June 9th, 2009 at 1:41 am
It looks to me like this was a study destined to fail. For academic purposes a larger screen, easier non-linear navigation, annotation capabilities and some way to share or collaborate are needed. Also, for many classes, color is needed. A dictionary lookup feature would be sorely missed as well.
This is not pleasure reading of strictly fiction. This is academic use, which has greater requirements.
June 10th, 2009 at 2:07 am
I have stated elsewhere that I believe textbooks should be Open and Free. I think there are a number of advantages to this.
A bundle of open (Public Domain or Creative Commons licensed) works would allow:
Easy conversion to the device reqirements of whatever the student has on hand (laptops, PDAs, phones, etcetera)
The ability to print all (POD) or some (copy shop) the information the student might desire on paper
Easy and unfettered sharing of excerpts, images, or any other information associated with the book
Larger, more useful, and more detailed images, charts, and maps than would be available on paper
Links to other relevant sources of information
Protect students from monopoly rents commonly charged by copyright holders (thieves who believe in concepts like “intellectual property”)
Allow students to annotate and share annotated versions of texts or even new remixes of the texts to aid others in the uptake of this information (after all, teachers and authors are not the only people with good ideas about how to learn and memorise)
Protect students from the shortcomings of myopic programmers (few programmers have the ability to predict all the requirements of a piece of software they write, and such requirements change over time in response to cultural changes and user needs)
Give students the best of both worlds: paper and plastic
Once again, these students have already paid the schools for an education. The taxpayers have already paid these schools to educate society. Why are students paying extra for commercial books?

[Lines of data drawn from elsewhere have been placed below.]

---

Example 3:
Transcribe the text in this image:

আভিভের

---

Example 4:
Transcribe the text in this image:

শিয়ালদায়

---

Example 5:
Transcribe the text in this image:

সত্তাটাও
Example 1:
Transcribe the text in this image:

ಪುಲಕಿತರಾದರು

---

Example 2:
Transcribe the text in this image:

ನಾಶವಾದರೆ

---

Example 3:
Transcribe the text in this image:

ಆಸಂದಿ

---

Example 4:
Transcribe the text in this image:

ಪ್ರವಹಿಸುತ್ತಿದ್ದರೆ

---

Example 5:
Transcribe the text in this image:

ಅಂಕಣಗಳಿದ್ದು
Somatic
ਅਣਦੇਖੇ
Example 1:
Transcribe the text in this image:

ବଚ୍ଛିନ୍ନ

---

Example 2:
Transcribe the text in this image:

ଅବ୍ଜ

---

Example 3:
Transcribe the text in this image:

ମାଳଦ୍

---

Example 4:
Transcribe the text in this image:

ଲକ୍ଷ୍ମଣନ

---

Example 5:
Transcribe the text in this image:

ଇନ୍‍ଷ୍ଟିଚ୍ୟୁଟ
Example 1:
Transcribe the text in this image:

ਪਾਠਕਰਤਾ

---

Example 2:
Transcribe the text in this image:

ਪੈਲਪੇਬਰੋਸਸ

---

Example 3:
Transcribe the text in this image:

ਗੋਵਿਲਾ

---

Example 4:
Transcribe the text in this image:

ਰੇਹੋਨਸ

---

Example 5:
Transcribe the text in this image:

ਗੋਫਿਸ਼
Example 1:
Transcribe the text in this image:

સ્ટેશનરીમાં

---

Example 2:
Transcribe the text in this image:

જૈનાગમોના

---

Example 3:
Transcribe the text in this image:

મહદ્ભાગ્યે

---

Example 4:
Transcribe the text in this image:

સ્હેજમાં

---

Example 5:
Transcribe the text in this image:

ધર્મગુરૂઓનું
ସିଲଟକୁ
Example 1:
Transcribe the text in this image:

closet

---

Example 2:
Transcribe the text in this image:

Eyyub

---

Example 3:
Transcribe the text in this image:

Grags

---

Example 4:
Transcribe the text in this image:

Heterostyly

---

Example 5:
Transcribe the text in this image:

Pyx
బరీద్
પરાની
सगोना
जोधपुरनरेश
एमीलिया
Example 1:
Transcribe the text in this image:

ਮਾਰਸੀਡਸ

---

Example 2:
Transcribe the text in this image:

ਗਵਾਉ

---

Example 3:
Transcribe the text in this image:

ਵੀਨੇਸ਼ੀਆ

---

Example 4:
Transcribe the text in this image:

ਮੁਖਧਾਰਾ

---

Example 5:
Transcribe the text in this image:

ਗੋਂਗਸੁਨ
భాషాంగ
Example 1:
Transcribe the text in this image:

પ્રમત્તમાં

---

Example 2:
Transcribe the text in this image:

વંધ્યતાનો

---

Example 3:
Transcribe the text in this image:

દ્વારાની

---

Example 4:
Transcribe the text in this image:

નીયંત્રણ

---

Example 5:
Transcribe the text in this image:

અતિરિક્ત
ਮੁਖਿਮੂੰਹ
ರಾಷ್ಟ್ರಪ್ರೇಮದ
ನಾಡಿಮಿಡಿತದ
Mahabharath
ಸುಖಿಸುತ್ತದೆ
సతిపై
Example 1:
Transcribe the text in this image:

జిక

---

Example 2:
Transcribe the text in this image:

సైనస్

Why, indeed, do text books need copyright as an incentive anyway? The incentive to produce text books is clear: without them, teaching is much more difficult. Textbooks, like recipes — which are certainly not subject to copyright — carry their own incentive and do not need an additional monetary one. Books like the Norton Anthologies are uncopyrightable collections of Public Domain works. Why do these textbook publishing houses exist at all?

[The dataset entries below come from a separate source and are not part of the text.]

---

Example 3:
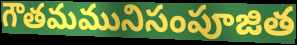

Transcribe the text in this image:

గౌతమమునిసంపూజిత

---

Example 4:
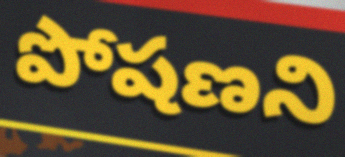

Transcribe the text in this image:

పోషణని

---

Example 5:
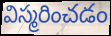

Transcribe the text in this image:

విస్మరించడం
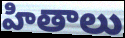
హితాలు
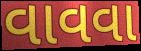
વાવવા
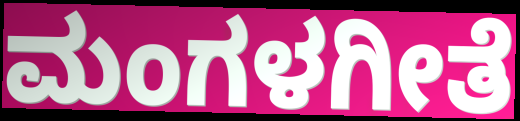
ಮಂಗಳಗೀತೆ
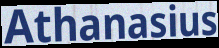
Athanasius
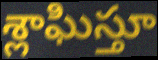
శ్లాఘిస్తూ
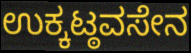
ಉಕ್ಕಟ್ಠವಸೇನ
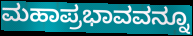
ಮಹಾಪ್ರಭಾವವನ್ನೂ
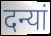
दन्यां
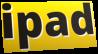
ipad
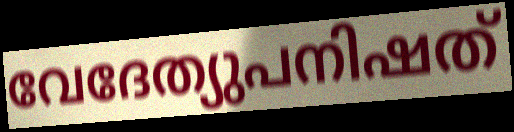
വേദേത്യുപനിഷത്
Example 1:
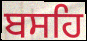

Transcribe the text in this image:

ਬਸਹਿ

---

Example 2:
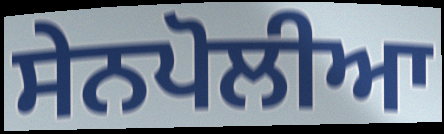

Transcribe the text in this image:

ਸੇਨਪੋਲੀਆ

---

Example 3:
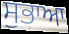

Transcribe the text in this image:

ਸੁਭਾਆ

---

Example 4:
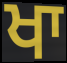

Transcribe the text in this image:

ਖਾ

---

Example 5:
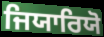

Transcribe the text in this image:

ਜਿਯਾਰਿਯੋ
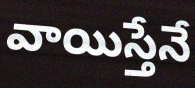
వాయిస్తేనే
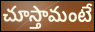
చూస్తామంటే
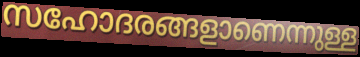
സഹോദരങ്ങളാണെന്നുള്ള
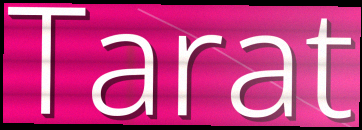
Tarat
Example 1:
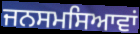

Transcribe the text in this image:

ਜਨਸਮਸਿਆਵਾਂ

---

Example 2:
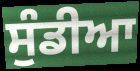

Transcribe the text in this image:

ਸੁੰਡੀਆ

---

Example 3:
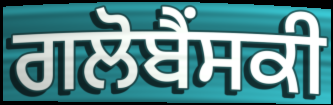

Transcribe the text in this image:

ਗਲੋਬੈਂਸਕੀ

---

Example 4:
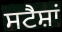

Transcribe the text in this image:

ਸਟੈਸ਼ਾਂ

June 10th, 2009 at 11:36 am
Um… to make money?
LuYu, although your ideas are very idealistic, until you figure out an alternative way to make sure people get paid for the work they do, you can’t expect publishing houses to simply do all that work and give it away for nothing.

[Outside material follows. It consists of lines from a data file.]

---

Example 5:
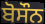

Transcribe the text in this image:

ਬੋਸੌਨ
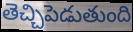
తెచ్చిపెడుతుంది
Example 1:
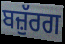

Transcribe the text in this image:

ਬਜ਼ੁੱਰਗ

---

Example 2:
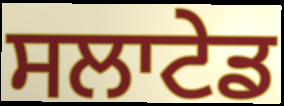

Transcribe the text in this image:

ਸਲਾਟੇਡ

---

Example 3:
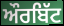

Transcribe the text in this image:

ਔਰਬਿੱਟ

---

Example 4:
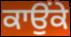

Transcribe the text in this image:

ਕਾਉਂਕੇ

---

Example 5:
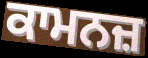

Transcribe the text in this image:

ਕਾਮਨਜ਼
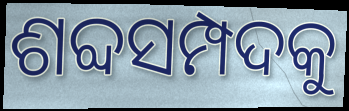
ଶବ୍ଦସମ୍ପଦକୁ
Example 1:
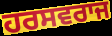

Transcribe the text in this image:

ਹਰਸਵਰਾਜ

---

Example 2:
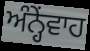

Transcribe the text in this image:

ਅੰਨ੍ਹੇਂਵਾਹ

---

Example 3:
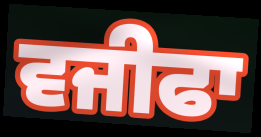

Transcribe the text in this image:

ਵਜੀਫਾ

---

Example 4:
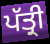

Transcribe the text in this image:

ਪੱਤ੍ਰੀ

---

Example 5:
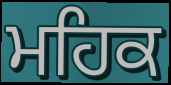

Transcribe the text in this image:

ਮਹਿਕ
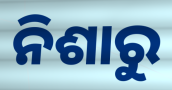
ନିଶାରୁ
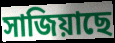
সাজিয়াছে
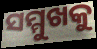
ସମ୍ମୁଖକୁ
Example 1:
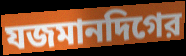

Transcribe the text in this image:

যজমানদিগের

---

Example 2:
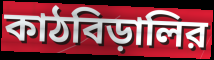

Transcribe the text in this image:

কাঠবিড়ালির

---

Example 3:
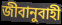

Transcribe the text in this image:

জীবানুবাহী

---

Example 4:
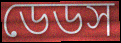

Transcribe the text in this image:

ডেডস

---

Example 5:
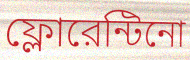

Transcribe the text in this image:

ফ্লোরেন্টিনো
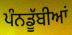
ਪੰਨਡੂੱਬੀਆਂ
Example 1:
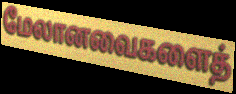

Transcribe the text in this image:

மேலானவைகளைத்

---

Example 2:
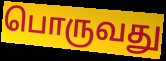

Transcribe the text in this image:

பொருவது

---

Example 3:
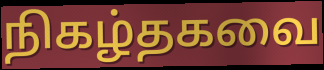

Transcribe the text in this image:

நிகழ்தகவை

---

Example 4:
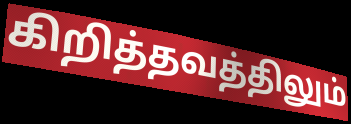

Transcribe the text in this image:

கிறித்தவத்திலும்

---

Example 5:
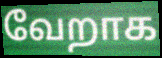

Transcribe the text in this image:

வேறாக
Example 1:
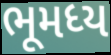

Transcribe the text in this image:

ભૂમધ્ય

To make textbooks “free” to students, we’re talking about radical changes in the way books are produced, who produces them, and how that effort is financed. You’re probably talking about having government take over the book production process altogether, essentially telling ed publishing houses their services are no longer required, and building new materials, formats and relationships with all school systems, literally from scratch. That’s not going to be a quick and easy thing to pull off.
As for the study, I think its best conclusion is that every student should have a laptop to view e-books on, in whatever app best suits them.
June 11th, 2009 at 8:47 am
(Oops!) I accidentally reposted the link to the 6 lessons article, not realizing it was the same as the link here. The duplicate article is now deleted.